### Material for the task
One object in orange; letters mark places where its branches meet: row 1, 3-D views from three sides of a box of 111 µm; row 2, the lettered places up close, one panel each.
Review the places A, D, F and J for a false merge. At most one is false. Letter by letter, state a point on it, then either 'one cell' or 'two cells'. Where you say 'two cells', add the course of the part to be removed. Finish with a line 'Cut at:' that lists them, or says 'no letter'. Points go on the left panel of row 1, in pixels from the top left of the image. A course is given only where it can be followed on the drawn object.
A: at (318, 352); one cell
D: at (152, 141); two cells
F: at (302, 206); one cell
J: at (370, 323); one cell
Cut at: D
==
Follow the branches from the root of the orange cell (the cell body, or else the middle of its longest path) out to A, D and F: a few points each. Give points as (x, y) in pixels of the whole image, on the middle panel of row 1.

### What to work on
Work out how many lines in the records above contain the word "orange", and give only that number.

### Answer
2